Torch.norm with dim=(1,2) gives nan grads

I am getting some weird behavior when using torch.norm with dim=(1,2) in my loss computation:

  m = nn.Linear(3, 9)
  nn.init.constant_(m.weight, 0)
  nn.init.eye_(m.bias.view(3, 3))

  x = torch.rand((2, 3))
  out = m(x).view((2, 3, 3))

  I = torch.eye(3).unsqueeze(0)
  diff = out - I
  loss = torch.mean(torch.norm(diff, dim=(1, 2)))
  loss.backward()

  print(m.bias.grad)

gives tensor([nan, nan, nan, nan, nan, nan, nan, nan, nan]).

However if instead I use the equivalent
loss = torch.mean(torch.norm(torch.norm(diff, dim=1), dim=1))
it gives the correct result:
tensor([0., 0., 0., 0., 0., 0., 0., 0., 0.]).
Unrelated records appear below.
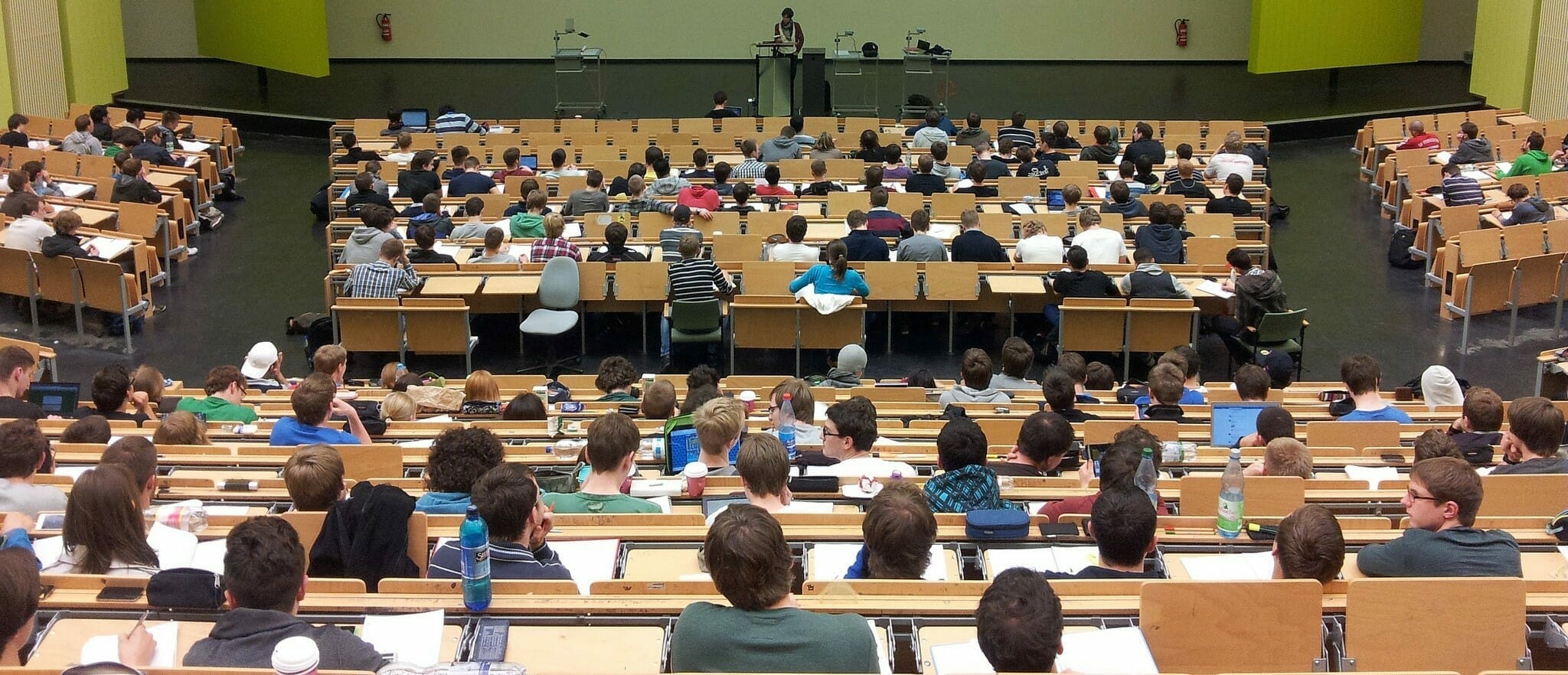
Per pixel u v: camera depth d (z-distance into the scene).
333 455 6.04
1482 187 17.31
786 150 19.16
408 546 5.47
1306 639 4.72
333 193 17.92
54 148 19.09
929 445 8.38
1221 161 18.23
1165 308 12.77
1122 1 29.23
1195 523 6.05
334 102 25.61
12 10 21.92
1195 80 28.17
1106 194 16.98
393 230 14.80
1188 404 9.98
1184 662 4.73
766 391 10.85
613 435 6.51
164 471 7.38
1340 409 9.74
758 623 4.29
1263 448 8.23
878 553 5.16
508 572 5.27
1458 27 29.98
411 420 9.31
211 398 9.48
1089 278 12.91
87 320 14.41
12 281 13.88
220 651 4.29
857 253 13.94
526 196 15.91
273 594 4.46
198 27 27.70
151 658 4.52
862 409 7.47
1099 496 5.32
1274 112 25.36
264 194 20.23
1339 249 17.67
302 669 3.90
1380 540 5.95
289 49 25.48
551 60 29.41
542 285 13.14
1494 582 4.76
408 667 4.21
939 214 16.06
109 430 7.89
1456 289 14.46
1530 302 14.26
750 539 4.30
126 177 16.50
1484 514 6.72
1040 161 18.36
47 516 6.10
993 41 29.45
What could be the reason for this?

I think this could be because the default norm (Frobenius) has a sqrt that causes issues when the input is near zero e.g., consider the following snippets:

$ cat example.py
import torch

b = torch.zeros(2,2,2, requires_grad=True)
out = torch.mean(torch.sqrt(b**2))
print(out)
out.backward()
print(b.grad)
$ python3 example.py
tensor(0., grad_fn=<MeanBackward0>)
tensor([[[nan, nan],
         [nan, nan]],

        [[nan, nan],
         [nan, nan]]])
$ cat example2.py
import torch

b = torch.zeros(2,2,2, requires_grad=True)
out = torch.mean(torch.sqrt(b**2 + 1e-12))
print(out)
out.backward()
print(b.grad)
$ python3 example2.py
tensor(1.0000e-06, grad_fn=<MeanBackward0>)
tensor([[[0., 0.],
         [0., 0.]],

        [[0., 0.],
         [0., 0.]]])
$ cat example0.py
import torch
from torch import nn
m = nn.Linear(3, 9)
nn.init.constant_(m.weight, 0)
nn.init.eye_(m.bias.view(3, 3))

x = torch.rand((2, 3))
out = m(x).view((2, 3, 3))

I = torch.eye(3).unsqueeze(0)
diff = out - I
loss = torch.mean(torch.norm(diff + 1e-12, dim=(1, 2)))
loss.backward()

print(m.bias.grad)
$ python3 example0.py
tensor([0.3333, 0.3333, 0.3333, 0.3333, 0.3333, 0.3333, 0.3333, 0.3333, 0.3333])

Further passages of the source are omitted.